A culinary renaissance is afoot in Manila
Locals once dismissed traditional Filipino cuisine as not being restaurant-worthy, depriving visitors of a chance to sample the Philippines’ multi-faceted dishes, while international restaurants stuck to the safe and stodgy. Happily, those days are over, and exciting chefs are putting Manila on the culinary map, where it belongs.
Gallery Vask
From a relaxing pre-dinner drink in the restaurant's ever-changing private art gallery to the personal attention from the chefs and staff of the modern yet cosy 20-seat dining room, an evening at Gallery Vask is unlike any other. It comes as no surprise that a chef with the pedigree of Chele Gonzalez's is cooking at the country's only restaurant to make the prestigious Asia's 50 Best Restaurants list. Using techniques honed at El Celler de Can Roca and El Bulli, Gonzalez transforms humble Filipino dishes into culinary masterpieces infusing local flavours with modern cooking techniques and ingredients.
Purple Yam Melate
Eating at Purple Yam Melate is a bit like having dinner at a friend's house.
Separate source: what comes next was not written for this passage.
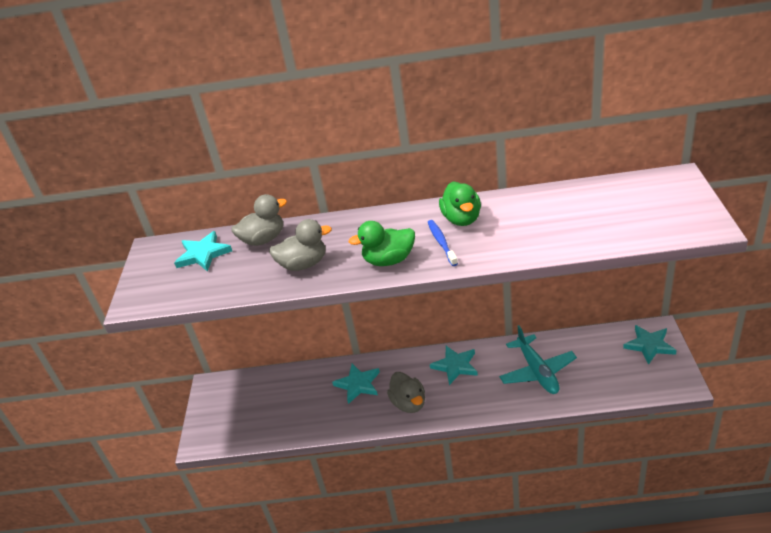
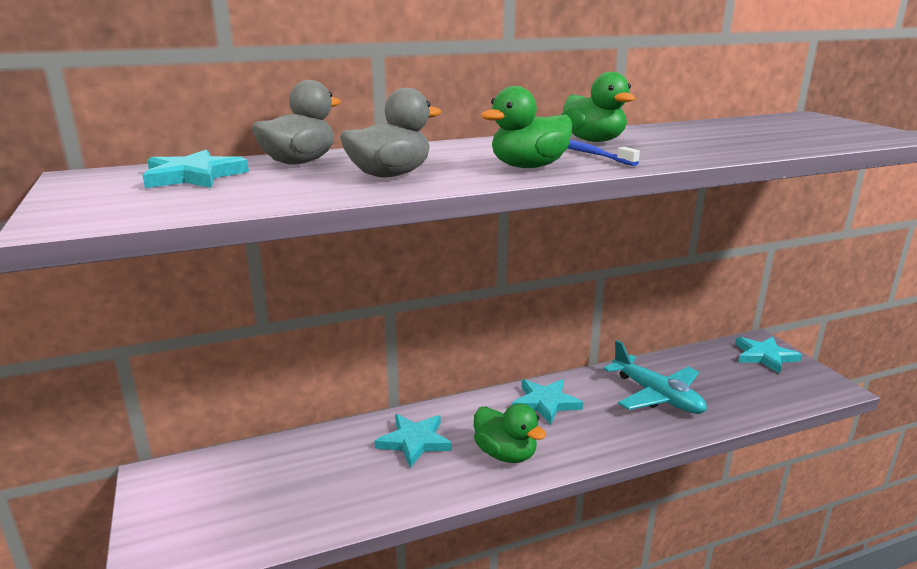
camera: 25 degrees left, 15 degrees down
grey duck [387,372,425,413] -> green duck [474,403,546,463]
There's a good reason for that: the restaurant is located in the house where co-owner Amy Besa grew up. The menu here changes depending on the market and the whims of the chef. A pumpkin soup is garnished with palapa, a piquant relish typical of Maguindanao in the Muslim south. Maya maya, a type of snapper, comes simply roasted or lightly fried to highlight the freshness of the fish, but is served with a dizzying array of condiments. Dessert if you're lucky will be chesa tikoy, a sticky rice snack topped with mashed ube, the purple yam that gives the restaurant its name and a childhood favourite of Besa's.
Toyo Eatery
Toyo is the Tagalog word for soy sauce, an omnipresent ingredient in Filipino cooking that is easily taken for granted but that lends dishes their characteristic richness and depth. Chef Jordy Navarra of Toyo Eatery reflects that balance throughout his menu, hitting all the right notes with reworked Filipino classics like silog, Filipino fried rice, given a kick with dried tuna roe; grilled mackerel cooked in homemade butter and subtly soured with guava, kamias fruit and tamarind leaf; and the moist, almost gooey cassava cake that comes out of an old-fashioned charcoal oven before being given a final char on the grill.
Blackbird
This gorgeous restaurant located at the former terminal building of Phillippines’ first airport offers all-day dining. Chef Colin Mackay's menu draws inspiration from around the globe. Burrata, mozzarella's creamy cousin, is locally sourced and paired with peperonata, marinated sweet peppers; scotch quail eggs rolled in minced prawn sit on a betel leaf with mildly spiced sambal; and a selection of grilled seafood gets Vietnamese nuoc cham dipping sauce and pink peppercorns mixed with salt. Some of the desserts served at Blackbird were already popular when the then-airport opened, like sticky toffee pudding and baked Alaska.